AIM OF THE EXERCISE
Retype the lines of the records from the line with "collection date: 1881-07-02" to the line with "state / province: Sinaloa", keeping both of those lines.

━━━━━━━━━━━━━━━━━━━━

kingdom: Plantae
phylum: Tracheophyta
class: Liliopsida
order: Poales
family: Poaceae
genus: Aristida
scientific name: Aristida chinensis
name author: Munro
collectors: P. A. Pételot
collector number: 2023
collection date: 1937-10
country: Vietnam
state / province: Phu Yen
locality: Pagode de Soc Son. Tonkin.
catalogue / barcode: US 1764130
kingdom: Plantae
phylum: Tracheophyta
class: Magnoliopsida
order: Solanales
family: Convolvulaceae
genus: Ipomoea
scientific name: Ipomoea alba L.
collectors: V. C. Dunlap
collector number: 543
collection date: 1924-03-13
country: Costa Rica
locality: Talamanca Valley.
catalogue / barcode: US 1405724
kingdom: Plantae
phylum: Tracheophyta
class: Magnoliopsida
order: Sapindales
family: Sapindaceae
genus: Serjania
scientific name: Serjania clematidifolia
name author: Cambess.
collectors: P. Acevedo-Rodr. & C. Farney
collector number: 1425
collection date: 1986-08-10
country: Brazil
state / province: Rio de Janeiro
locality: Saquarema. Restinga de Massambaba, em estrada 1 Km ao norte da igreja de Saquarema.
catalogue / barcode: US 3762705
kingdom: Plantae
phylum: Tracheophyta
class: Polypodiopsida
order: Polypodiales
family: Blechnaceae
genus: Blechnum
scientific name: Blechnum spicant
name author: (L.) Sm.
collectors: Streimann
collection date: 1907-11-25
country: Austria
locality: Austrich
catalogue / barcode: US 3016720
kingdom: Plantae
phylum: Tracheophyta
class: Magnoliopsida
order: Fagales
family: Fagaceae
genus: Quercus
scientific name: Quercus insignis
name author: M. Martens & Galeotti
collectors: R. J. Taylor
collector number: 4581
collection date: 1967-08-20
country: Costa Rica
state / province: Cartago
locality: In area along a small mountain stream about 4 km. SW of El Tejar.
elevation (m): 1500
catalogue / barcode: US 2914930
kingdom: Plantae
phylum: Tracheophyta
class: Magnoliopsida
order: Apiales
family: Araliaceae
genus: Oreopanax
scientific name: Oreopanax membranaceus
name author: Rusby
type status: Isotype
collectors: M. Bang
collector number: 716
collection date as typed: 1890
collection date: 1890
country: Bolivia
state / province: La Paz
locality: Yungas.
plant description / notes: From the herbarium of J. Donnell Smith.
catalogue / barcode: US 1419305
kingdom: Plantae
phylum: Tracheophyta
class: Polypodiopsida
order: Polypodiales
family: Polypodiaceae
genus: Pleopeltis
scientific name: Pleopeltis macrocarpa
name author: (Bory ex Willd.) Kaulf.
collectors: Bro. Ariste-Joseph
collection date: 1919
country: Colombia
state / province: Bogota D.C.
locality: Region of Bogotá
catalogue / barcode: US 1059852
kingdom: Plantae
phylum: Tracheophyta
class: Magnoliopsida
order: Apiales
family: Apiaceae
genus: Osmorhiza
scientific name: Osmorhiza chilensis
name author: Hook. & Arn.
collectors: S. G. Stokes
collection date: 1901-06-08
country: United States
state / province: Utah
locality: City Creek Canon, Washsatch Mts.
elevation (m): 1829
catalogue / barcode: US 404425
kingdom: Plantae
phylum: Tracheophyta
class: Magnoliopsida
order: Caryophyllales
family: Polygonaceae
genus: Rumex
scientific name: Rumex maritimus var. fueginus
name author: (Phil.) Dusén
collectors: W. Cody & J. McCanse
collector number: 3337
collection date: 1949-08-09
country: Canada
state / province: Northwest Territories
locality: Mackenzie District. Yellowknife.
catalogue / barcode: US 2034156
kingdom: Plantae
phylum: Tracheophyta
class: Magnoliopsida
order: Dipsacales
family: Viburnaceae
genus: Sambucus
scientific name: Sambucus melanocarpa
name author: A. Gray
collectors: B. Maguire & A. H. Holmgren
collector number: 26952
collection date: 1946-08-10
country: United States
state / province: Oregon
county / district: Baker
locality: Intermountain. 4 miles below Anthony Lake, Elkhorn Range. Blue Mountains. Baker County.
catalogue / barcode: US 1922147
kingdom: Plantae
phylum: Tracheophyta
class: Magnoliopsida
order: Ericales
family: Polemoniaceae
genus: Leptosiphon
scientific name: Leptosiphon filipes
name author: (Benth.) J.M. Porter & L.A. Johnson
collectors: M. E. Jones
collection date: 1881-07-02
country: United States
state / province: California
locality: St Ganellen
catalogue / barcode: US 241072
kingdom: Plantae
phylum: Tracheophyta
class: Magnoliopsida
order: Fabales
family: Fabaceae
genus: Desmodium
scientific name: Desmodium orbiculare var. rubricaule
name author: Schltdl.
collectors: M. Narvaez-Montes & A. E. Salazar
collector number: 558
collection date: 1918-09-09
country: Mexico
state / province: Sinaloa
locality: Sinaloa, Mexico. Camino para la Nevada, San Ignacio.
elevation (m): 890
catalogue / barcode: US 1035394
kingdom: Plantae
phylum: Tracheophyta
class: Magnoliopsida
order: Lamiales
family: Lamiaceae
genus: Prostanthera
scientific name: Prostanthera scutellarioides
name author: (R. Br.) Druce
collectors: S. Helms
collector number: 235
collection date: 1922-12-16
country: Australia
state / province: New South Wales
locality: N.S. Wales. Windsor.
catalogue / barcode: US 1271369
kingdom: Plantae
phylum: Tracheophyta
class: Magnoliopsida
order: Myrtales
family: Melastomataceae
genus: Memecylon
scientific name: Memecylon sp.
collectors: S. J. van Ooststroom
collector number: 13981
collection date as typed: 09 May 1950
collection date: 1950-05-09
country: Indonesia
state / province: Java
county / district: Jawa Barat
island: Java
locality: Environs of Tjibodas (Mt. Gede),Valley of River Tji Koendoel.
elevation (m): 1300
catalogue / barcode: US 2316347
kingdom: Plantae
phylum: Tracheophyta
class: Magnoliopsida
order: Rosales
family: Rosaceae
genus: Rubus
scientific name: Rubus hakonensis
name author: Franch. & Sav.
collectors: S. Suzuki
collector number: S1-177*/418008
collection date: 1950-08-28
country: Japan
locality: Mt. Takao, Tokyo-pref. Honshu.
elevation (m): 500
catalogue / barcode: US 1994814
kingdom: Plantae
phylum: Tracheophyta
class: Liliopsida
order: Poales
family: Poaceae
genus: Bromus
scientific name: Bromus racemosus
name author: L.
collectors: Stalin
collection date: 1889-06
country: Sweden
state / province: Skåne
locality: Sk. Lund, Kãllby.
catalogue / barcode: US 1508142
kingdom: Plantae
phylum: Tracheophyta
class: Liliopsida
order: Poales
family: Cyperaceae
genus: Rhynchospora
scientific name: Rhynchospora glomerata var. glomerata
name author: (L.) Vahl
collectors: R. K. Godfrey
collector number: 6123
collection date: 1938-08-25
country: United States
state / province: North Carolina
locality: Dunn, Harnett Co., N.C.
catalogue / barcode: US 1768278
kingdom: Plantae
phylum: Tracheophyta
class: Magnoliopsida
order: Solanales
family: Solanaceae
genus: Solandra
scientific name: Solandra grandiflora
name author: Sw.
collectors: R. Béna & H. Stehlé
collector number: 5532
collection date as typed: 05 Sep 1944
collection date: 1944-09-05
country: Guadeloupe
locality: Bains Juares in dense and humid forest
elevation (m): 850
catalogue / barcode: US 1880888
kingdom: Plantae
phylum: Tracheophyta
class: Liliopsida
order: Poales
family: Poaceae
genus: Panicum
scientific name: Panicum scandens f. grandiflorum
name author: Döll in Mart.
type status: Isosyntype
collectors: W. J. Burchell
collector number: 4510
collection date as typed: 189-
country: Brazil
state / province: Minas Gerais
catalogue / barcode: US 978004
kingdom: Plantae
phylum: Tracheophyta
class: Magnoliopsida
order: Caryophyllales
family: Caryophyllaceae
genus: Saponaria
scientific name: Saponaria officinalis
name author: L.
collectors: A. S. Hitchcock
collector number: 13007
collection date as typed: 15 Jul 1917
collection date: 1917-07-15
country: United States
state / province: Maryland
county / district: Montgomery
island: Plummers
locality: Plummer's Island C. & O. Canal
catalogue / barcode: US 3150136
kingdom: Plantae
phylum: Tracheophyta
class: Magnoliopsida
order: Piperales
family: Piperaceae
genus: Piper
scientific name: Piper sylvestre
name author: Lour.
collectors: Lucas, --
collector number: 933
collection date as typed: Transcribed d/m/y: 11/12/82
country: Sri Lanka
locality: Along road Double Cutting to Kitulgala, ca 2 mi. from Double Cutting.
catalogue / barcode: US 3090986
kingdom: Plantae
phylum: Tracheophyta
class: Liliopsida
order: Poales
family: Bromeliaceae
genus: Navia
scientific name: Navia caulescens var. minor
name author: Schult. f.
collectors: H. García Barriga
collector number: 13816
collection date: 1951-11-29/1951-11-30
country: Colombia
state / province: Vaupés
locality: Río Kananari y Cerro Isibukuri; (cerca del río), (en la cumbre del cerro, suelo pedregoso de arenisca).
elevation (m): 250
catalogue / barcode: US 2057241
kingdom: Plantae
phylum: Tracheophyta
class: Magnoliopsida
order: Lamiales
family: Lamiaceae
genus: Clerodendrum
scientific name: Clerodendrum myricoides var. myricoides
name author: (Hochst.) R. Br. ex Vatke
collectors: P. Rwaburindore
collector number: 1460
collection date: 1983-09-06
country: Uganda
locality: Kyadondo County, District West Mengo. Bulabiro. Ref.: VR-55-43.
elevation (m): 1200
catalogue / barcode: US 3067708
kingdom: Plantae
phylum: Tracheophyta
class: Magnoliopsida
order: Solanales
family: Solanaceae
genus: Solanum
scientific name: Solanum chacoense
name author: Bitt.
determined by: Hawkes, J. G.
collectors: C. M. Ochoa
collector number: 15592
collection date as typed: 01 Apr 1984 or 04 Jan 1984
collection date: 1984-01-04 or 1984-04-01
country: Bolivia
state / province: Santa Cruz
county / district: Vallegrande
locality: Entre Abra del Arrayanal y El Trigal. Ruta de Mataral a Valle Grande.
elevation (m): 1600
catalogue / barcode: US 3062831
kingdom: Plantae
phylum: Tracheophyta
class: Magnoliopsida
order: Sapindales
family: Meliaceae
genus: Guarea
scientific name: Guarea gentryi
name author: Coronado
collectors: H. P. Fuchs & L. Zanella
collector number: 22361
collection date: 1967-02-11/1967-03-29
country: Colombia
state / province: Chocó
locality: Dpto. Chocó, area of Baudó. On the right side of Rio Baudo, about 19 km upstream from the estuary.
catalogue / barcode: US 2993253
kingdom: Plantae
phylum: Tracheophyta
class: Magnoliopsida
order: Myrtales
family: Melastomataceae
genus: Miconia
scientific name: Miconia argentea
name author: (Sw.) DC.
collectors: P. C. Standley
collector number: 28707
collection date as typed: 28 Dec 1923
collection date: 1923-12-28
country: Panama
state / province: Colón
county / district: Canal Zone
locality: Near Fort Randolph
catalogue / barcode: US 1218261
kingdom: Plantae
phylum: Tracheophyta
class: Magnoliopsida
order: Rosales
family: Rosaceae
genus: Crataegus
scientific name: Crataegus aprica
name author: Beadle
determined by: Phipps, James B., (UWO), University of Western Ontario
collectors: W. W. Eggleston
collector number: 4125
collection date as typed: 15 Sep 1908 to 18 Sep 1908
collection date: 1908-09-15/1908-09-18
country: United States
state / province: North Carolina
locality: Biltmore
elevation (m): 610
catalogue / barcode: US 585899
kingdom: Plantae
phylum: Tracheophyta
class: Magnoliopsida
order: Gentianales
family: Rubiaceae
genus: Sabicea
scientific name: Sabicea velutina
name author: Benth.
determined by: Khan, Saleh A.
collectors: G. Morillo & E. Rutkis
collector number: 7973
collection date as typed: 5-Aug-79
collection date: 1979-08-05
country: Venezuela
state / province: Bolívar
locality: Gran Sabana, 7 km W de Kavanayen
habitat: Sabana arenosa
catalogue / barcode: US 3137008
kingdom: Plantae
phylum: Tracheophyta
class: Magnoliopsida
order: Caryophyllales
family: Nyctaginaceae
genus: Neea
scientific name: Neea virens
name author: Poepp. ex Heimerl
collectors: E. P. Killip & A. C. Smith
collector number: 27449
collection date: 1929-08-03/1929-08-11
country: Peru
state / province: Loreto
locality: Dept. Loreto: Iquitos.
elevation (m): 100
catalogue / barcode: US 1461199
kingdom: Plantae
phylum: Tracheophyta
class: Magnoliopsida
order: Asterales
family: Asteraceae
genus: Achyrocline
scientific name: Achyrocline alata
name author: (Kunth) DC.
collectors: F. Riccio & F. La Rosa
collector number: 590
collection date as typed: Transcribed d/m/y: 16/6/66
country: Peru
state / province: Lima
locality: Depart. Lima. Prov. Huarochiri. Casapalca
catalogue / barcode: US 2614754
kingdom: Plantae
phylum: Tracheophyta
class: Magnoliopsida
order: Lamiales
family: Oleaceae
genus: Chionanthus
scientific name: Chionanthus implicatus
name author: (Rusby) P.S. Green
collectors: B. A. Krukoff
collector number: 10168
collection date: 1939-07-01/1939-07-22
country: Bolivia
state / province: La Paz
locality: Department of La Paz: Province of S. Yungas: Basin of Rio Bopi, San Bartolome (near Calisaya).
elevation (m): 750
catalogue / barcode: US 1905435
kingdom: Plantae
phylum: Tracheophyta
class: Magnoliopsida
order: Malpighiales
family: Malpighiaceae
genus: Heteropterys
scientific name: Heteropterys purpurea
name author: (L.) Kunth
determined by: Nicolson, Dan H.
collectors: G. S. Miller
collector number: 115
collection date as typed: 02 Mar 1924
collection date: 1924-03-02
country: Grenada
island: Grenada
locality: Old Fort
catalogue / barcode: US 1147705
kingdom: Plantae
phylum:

━━━━━━━━━━━━━━━━━━━━

ANSWER FOR THE TASK
collection date: 1881-07-02
country: United States
state / province: California
locality: St Ganellen
catalogue / barcode: US 241072
kingdom: Plantae
phylum: Tracheophyta
class: Magnoliopsida
order: Fabales
family: Fabaceae
genus: Desmodium
scientific name: Desmodium orbiculare var. rubricaule
name author: Schltdl.
collectors: M. Narvaez-Montes & A. E. Salazar
collector number: 558
collection date: 1918-09-09
country: Mexico
state / province: Sinaloa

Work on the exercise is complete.